Dans ce récit, Warren Ellis part du postulat que très récemment une bande d'étudiants, aidés par une agence gouvernementale, a réussi à augmenter les capacités de 7 individus rassemblés dans une équipe baptisée Seven Guns : Kathryn Artemis, John Horus, Tom Noir, Zoe Jump, Angel One, Dominic Atlas Hyde, Laura Torch. John Horus a fini par estimer que les élus américains, à commencer par le président, avaient trahi le peuple et qu'il est temps de redonner sa chance à ce dernier. Il s'en suit des destructions gigantesques au fur et à mesure que John Horus canalise les actions militaires menées contre lui, qu'il se retrouve face aux anciens membres des Seven Guns et que ces derniers sont soupçonnés de collusion avec lui. À partir de cette illustration de la maxime de Lord Emerich Acton (le pouvoir corrompt et le pouvoir absolu corrompt absolument), Ellis s'intéresse à la fois au niveau de destruction des affrontements, et à l'idéologie sommaire de ces superhéros. de ce fait, l'histoire reste avant tout un récit d'action, avec quelques points de vue politiques primaires justifiant les affrontements. Ellis mêle un peu de rébellion, avec un soupçon de paranoïa (rien d'exagéré) et la question de la représentation du peuple. Mais ces considérations restent au second plan. Au fur et à mesure, Ellis s'attache surtout à montrer que chaque individu agit pour ses motivations propres et que le concept d'intérêt commun n'est finalement qu'un prétexte pour les uns et les autres.

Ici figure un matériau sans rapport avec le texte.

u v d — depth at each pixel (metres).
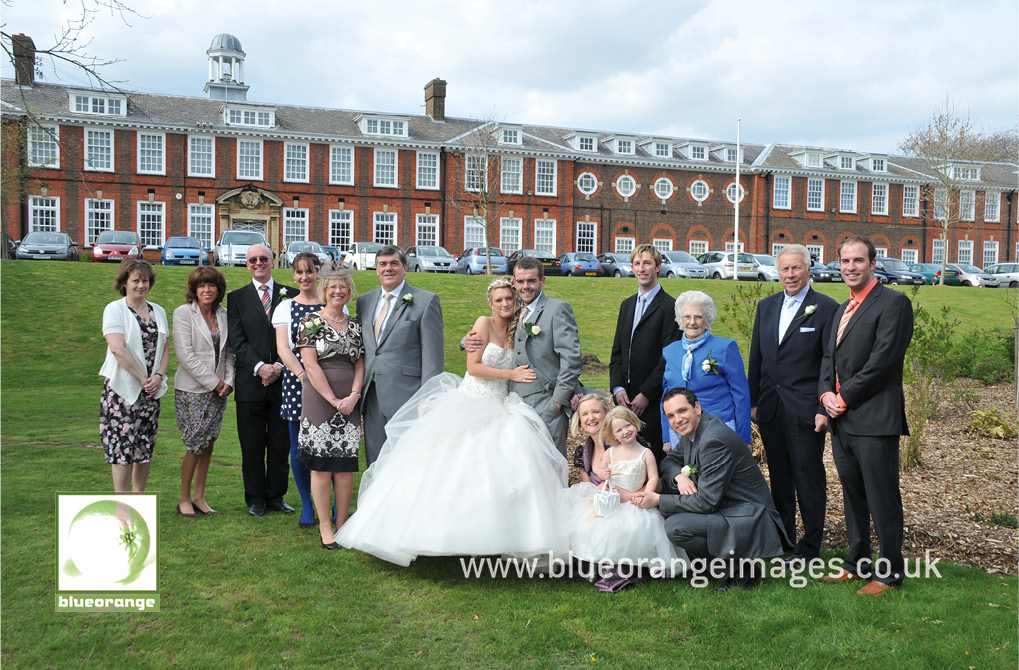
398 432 4.75
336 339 4.88
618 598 4.11
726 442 4.32
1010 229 44.62
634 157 39.16
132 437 4.98
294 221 34.47
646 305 5.33
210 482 6.40
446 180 36.47
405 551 4.18
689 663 3.38
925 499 6.03
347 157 35.12
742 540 4.27
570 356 4.89
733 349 4.74
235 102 33.84
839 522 5.52
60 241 25.77
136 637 3.53
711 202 40.56
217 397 5.46
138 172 32.12
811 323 4.71
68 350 13.63
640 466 4.57
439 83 39.25
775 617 3.82
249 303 5.61
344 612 3.84
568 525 4.37
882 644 3.53
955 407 9.63
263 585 4.18
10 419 8.86
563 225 38.31
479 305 17.88
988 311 19.59
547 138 40.12
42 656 3.34
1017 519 5.45
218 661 3.33
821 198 41.97
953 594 4.11
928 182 42.94
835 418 4.37
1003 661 3.34
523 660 3.39
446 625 3.74
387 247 5.29
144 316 5.12
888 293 4.27
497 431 4.42
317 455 4.78
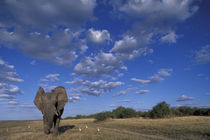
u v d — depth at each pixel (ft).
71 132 50.85
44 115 37.88
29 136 44.16
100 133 49.96
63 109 44.50
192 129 55.72
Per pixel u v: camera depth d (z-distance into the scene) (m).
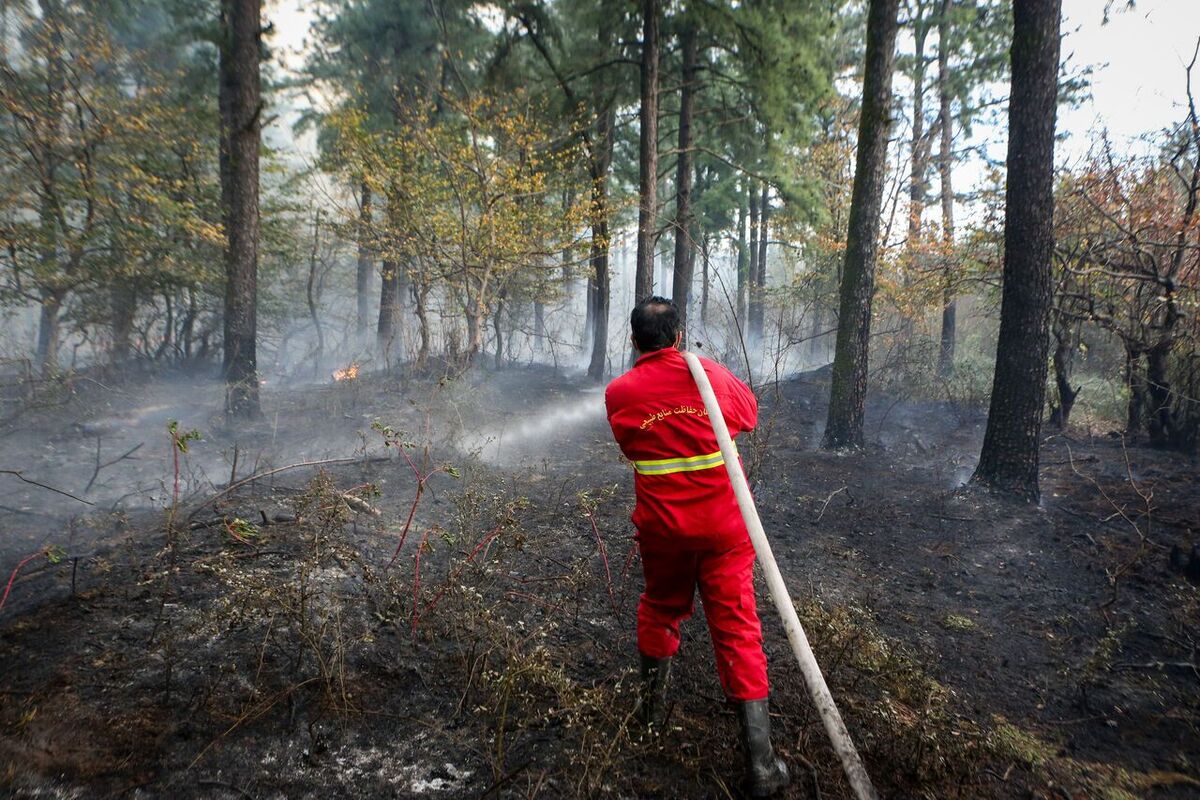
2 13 9.59
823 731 2.60
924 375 12.09
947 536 5.04
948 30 16.64
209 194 11.88
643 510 2.42
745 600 2.36
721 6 13.56
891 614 3.80
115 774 2.17
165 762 2.24
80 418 7.71
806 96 13.72
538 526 4.77
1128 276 7.41
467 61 17.05
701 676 2.97
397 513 4.79
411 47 17.33
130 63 11.36
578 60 14.86
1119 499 5.80
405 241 11.91
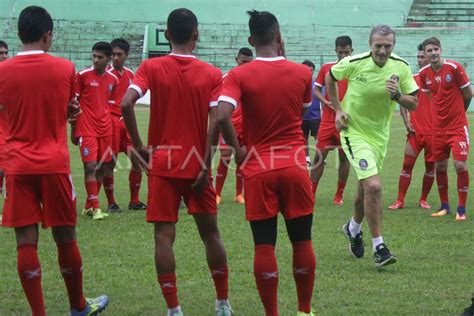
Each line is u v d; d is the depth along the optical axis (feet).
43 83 26.43
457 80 48.34
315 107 71.15
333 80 36.32
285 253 38.40
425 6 193.98
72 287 27.61
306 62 71.51
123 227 45.37
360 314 28.37
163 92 27.53
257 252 26.81
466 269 35.09
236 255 37.65
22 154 26.30
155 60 27.71
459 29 182.39
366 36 187.62
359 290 31.58
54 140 26.81
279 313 28.60
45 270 35.01
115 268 35.29
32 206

Sous réserve d'apprécier le style graphique très dense, cette histoire propose un gros défouloir avec un niveau de violence élevé et quelques amorces de réflexion. Avec ces dernières, Warren Ellis met l'eau à la bouche de ses lecteurs, en faisant miroiter ce qu'aurait pu être une vraie réflexion sur le sujet. Mais ici, son intention d'auteur est de montrer que ces superpouvoirs ne peuvent pas coexister avec une humanité traditionnelle et que leur utilisation sans éducation politique de leurs détenteurs ne peut conduire qu'au désastre. En tant que défouloir cathartique, cette histoire mérite 5 étoiles ; en tant que récit de réflexion elle n'en mérite que 4.